Dataset extract
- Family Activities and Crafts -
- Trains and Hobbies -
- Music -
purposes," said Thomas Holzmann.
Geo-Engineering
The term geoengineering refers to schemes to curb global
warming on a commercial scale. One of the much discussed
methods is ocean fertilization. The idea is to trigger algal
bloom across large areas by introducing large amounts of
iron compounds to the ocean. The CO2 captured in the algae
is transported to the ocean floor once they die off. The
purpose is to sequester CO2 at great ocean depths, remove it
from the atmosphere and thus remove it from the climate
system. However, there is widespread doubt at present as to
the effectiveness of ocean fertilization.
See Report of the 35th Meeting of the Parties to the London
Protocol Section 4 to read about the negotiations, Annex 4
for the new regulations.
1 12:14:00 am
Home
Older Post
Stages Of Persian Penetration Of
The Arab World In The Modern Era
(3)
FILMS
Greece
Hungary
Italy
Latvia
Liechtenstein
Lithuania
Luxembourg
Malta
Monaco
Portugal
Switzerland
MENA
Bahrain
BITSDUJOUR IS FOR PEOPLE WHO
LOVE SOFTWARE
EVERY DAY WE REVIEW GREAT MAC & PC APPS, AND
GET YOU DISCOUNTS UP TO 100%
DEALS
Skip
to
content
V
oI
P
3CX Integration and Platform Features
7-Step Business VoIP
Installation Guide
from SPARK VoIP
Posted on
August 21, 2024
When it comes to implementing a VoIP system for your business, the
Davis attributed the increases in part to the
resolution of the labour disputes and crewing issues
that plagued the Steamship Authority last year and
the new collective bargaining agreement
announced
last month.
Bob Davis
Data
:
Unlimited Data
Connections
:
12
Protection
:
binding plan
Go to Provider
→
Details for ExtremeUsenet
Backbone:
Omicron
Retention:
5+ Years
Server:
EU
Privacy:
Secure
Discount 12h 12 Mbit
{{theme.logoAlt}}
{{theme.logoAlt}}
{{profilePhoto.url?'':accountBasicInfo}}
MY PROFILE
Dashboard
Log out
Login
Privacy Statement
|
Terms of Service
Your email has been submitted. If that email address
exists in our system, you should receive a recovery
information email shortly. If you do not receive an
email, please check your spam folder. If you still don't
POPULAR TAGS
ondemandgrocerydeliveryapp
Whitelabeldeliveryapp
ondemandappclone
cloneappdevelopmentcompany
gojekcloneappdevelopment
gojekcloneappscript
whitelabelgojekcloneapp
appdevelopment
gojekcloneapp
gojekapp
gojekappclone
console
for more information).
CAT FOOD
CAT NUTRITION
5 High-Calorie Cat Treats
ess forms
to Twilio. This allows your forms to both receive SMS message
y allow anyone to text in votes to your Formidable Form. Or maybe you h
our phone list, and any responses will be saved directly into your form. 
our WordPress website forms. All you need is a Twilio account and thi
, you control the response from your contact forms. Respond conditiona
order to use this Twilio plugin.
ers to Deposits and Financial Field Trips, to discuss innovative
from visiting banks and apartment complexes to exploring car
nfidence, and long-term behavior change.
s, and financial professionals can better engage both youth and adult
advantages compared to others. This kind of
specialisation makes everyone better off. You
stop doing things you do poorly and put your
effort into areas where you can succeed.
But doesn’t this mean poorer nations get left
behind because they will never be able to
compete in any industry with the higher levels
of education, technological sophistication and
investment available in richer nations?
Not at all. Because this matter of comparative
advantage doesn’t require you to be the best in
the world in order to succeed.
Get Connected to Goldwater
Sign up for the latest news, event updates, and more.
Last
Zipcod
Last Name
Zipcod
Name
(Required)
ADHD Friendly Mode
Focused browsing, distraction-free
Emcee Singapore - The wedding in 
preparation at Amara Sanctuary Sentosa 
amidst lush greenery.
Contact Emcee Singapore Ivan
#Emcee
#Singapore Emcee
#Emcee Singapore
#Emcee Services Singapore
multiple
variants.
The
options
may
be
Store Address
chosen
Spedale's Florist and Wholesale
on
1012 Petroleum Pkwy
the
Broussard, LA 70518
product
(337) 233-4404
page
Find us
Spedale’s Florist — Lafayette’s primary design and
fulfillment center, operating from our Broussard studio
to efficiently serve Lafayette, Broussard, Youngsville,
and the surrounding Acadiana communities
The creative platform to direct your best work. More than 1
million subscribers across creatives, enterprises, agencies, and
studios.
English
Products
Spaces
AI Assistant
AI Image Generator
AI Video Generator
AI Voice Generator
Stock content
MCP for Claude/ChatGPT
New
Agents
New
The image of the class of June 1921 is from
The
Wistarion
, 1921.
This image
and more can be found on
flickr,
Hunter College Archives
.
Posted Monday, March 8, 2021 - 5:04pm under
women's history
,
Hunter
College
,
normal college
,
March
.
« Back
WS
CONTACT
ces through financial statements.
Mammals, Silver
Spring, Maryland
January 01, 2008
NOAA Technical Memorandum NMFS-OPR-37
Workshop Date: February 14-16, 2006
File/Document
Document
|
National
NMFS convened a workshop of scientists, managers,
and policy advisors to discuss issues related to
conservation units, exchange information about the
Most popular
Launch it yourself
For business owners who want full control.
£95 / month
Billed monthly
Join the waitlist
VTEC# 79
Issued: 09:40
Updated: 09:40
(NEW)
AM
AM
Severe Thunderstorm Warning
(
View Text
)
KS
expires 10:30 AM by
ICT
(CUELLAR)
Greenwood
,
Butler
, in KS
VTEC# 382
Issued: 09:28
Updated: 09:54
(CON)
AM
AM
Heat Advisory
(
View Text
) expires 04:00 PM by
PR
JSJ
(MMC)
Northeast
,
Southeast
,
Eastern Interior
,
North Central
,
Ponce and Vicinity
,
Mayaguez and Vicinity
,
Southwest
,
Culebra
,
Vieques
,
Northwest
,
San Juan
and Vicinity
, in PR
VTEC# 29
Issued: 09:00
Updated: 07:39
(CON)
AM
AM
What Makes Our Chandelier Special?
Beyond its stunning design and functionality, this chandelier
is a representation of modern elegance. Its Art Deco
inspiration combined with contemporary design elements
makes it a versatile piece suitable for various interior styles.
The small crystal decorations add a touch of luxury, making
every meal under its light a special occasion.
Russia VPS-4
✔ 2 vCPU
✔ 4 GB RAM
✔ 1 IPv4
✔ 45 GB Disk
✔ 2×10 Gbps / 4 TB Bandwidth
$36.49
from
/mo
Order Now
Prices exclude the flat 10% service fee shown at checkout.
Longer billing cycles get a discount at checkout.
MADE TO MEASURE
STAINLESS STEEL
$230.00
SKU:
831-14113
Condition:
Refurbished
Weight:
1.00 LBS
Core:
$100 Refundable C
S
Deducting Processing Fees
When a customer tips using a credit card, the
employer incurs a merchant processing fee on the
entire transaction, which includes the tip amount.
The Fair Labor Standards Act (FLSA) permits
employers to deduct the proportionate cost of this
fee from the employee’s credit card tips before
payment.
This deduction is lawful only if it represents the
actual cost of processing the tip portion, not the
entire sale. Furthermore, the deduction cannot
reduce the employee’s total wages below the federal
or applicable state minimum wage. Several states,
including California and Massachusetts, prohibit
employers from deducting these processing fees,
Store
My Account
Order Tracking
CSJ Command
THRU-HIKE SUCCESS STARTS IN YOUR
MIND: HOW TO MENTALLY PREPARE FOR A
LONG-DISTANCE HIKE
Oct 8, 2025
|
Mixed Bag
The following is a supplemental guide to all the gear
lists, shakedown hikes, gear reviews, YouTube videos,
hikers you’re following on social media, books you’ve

Aim of the exercise
Look for the string "email" in the entries above. Copy every line that has it.

Your response
Your email has been submitted. If that email address
information email shortly. If you do not receive an
email, please check your spam folder. If you still don't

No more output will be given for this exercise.